When I first entered the micro-computer world, I was the only one of my friends who purchased an assembled PC. All the guys in the NYC Amateur Computer Club built theirs. I bought Apple #3, a small white case with a keyboard and a cable to connect my TV as the screen. I loved that machine, carried it around town on the back of my bicycle. I showed it to a junior HS class I was teaching. We opened it, looked inside at the boards–One of my students wanted to see the software.
I met a fellow hobbyist who had a machine that displayed bits travelling over wires–we could see software!
I bought a Pascal card for my Apple. I knew something about programming big machines, so I tried my luck with Pascal. I drew a graphic- an apple logo! Imagine that-a picture on a screen that normally spewed text. I waited all night, the apple slowly took on an outline. When complete, my apple was upside down. No matter. What a magic world where computers could draw pictures.

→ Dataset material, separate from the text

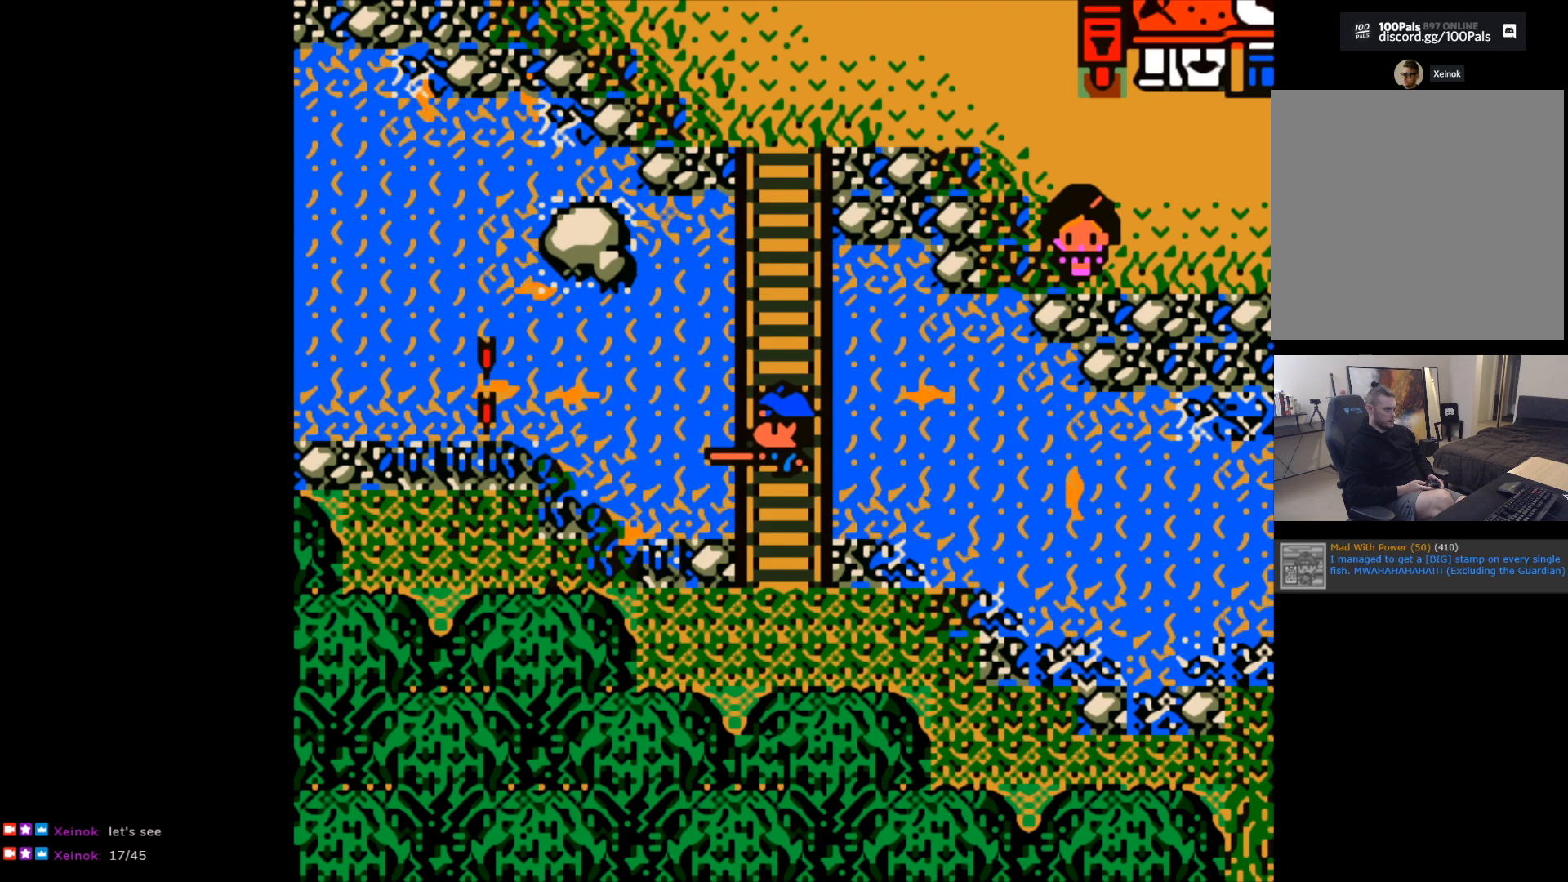
{"buttons": [], "left_stick": "center", "events": [[483, "B", "up"]]}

I had the enormous fortune to land a small job as a technical writer at Carnegie Mellon U Robotics Institute. Carnegie was one of the universities connected to the military’s Arpanet, the pre-cursor to today’s Internet. I had an email account– I could exchange memos with other Arpanet-connected folks.
Years later, I moved to CA where a young Stanford student named Jerry Yahoo created a search engine. Soon there were competitors. A small campus emerged in Mountain View called Google. I watched it grow as I rode by each day on my bike.
Today, 20+ years later, I find everything I want out in the world by querying Google. Our world is completely knit together and indexed to facilitate retrieval. Usually I am thankful to have these years since 1970 to watch the cyber world evolve. It is my world and keeps me alert. But we lost privacy along the way.